▸ **PARTS OF THE EXERCISE**
[1] In the passage on Film in the Cities, what year did the Walker hire its first full-time film curator?
[2] Translate this sentence from the passage on Film in the Cities into Spanish: "It was very natural to establish a collaborative relationship with Film in the Cities (FITC)."
[3] Reproduce word for word the part of the passage on Film in the Cities that begins at the words "The Walker had" and stops after "board of FITC.".

▸ **DOCUMENT EXTRACT**
Former Walker Moving Image Curator Melinda Ward began her tenure as film coordinator in 1974 and worked with Film in the Cities on collaborative programming, eventually becoming a member of its board. In conjunction with our series Film in the Cities: A History and Legacy, she interviewed Emily Galusha, former FITC staff and board member, about the organization’s structure, institutional collaboration, youth education, and arts funding.
The Walker has a long history of supporting film as an art form, early on hosting avant garde filmmakers like Maya Deren. The Walker hired its first full-time film curator, John Hanhardt, in 1973, the same year the Edmond R. Ruben Film and Video Study Collection was established. I arrived a year later, in 1974, just in time for the opening of a groundbreaking gallery and auditorium film- and video-based exhibition, Projected Images, which included work by Michael Snow, Paul Sharits, Peter Campus, and others. It was a very exciting time for experiments in both film and video. As filmmaker Hollis Frampton put it: “In the late ’50s, as I was 19 or 20 years old, as did a lot of young people at that time, I imagined myself to be a poet; it was a good thing to be. A few years later it was a good thing to imagine oneself to be a painter, and now I think everyone wants to be a filmmaker.” As it was a time of tremendous social upheaval, youth empowerment, and evolving media technology, it was also a perfect environment for the creation of Film in the Cities and the ensuing collaboration with the Walker.
The Walker had a strong practice of collaborating with local arts organizations, especially in the performing arts. It was very natural to establish a collaborative relationship with Film in the Cities (FITC). Filmmaker and FITC board member Molly Davies took me to FITC and introduced me to their unique program working with high school students. I later joined the board of FITC.

▸ **DATA BELOW**
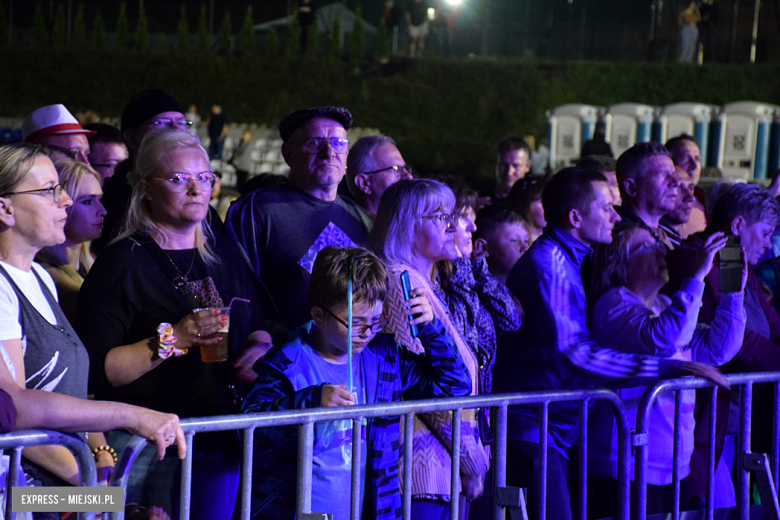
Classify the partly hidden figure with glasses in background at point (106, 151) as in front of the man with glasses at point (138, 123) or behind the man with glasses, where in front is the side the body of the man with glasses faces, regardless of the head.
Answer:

▸ **LIST OF SOLUTIONS**
[1] 1973

[2] Fue muy natural establecer una relación de colaboración con Film in the Cities (FITC).

[3]
The Walker had a strong practice of collaborating with local arts organizations, especially in the performing arts. It was very natural to establish a collaborative relationship with Film in the Cities (FITC). Filmmaker and FITC board member Molly Davies took me to FITC and introduced me to their unique program working with high school students. I later joined the board of FITC.